Отрывок:
::::
Глава 1. Могла ли Германия одержать победу?

Глава 1.

Могла ли Германия одержать победу?

Рано утром 10 мая 1940 года самая большая масса танков, собранная в одном месте, какую только знали в истории войн, перешла восточные границы Бельгии и Люксембурга.

За четыре дня семь бронетанковых дивизий, имеющих в своём составе 1800 танков, прорвали главную линию французской обороны на реке Маас. Через семь дней немцы достигли Ла–Манша, расположенного в 160 милях оттуда, и отрезали самые мощные и мобильные части французских и британских вооруженных сил, которые в то время располагались в Бельгии. Остатки союзных войск были вынуждены в спешном порядке эвакуироваться через Дюнкерк.

Месяц спустя Франция капитулировала, а англичане в панике бежали на свои острова, побросав все оружие и технику. Теперь лишь 21 миля водной глади пролива отделяла их от полчищ захватчиков.

Германия достигла самой зрелищной, быстрой и ошеломляющей военной победы в XX веке. Она стала доминировать в Европе от мыса Нордкап в Норвегии до Средиземного моря и от Польши до Атлантики. Победой Германия была обязана волчьей хватке своего диктатора – Адольфа Гитлера.

И все же в тот миг величайшего успеха, когда не оставалось практически ничего, что помешало бы Гитлеру  создать и возглавить фактически непобедимую империю, включавшую в себя Европу, Северную Африку и Средний Восток, фюрер германской нации свернул с дороги и стал следовать курсом, который привел к падению «Тысячелетнего рейха», и притом всего за пять лет.

Ряд высокопоставленных немецких офицеров видел открывавшиеся в 1940 году возможности и делал все для того, чтобы Гитлер не упустил своего шанса. Фюрер рассмотрел предложения генералов, но в конце концов никого не послушал. После победы над Францией Гитлер сосредоточил все внимание на подготовке к войне против Советского Союза и стал вынашивать планы уничтожения евреев и других ненавидимых им народов.
::::
Задание:
Ответьте, пожалуйста, на вопросы по отрывку:
1. Сколько танков было в семи бронетанковых дивизиях?
2. Через какой город пришлось спешно эвакуироваться остаткам союзных войск?
3. Сколько миль водной глади пролива отделяли англичан от захватчиков?
Приведённый далее материал никак не связан с отрывком.

Сохранённые данные:
::::
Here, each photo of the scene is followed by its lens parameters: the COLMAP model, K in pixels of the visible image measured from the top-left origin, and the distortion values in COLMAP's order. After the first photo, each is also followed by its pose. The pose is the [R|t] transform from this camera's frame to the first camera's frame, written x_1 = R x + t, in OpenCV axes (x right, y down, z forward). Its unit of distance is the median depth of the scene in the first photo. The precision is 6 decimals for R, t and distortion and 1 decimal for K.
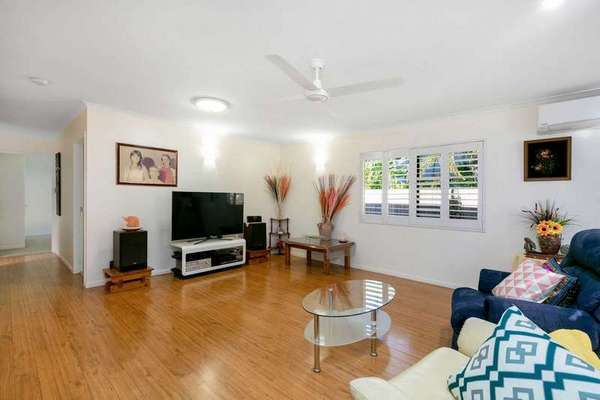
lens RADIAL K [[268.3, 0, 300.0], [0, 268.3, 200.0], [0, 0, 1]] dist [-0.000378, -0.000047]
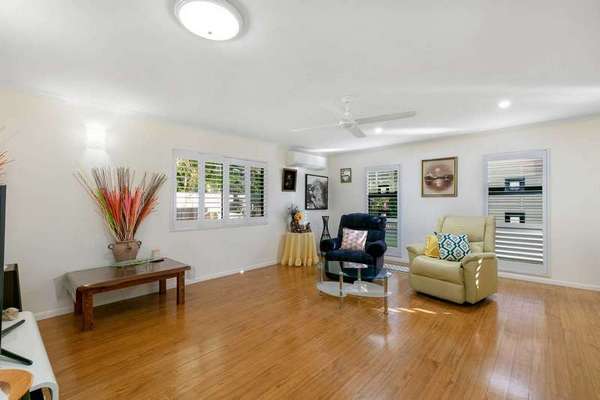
::::
Ответ:
1. 1800 танков.
2. Через Дюнкерк.
3. 21 миля.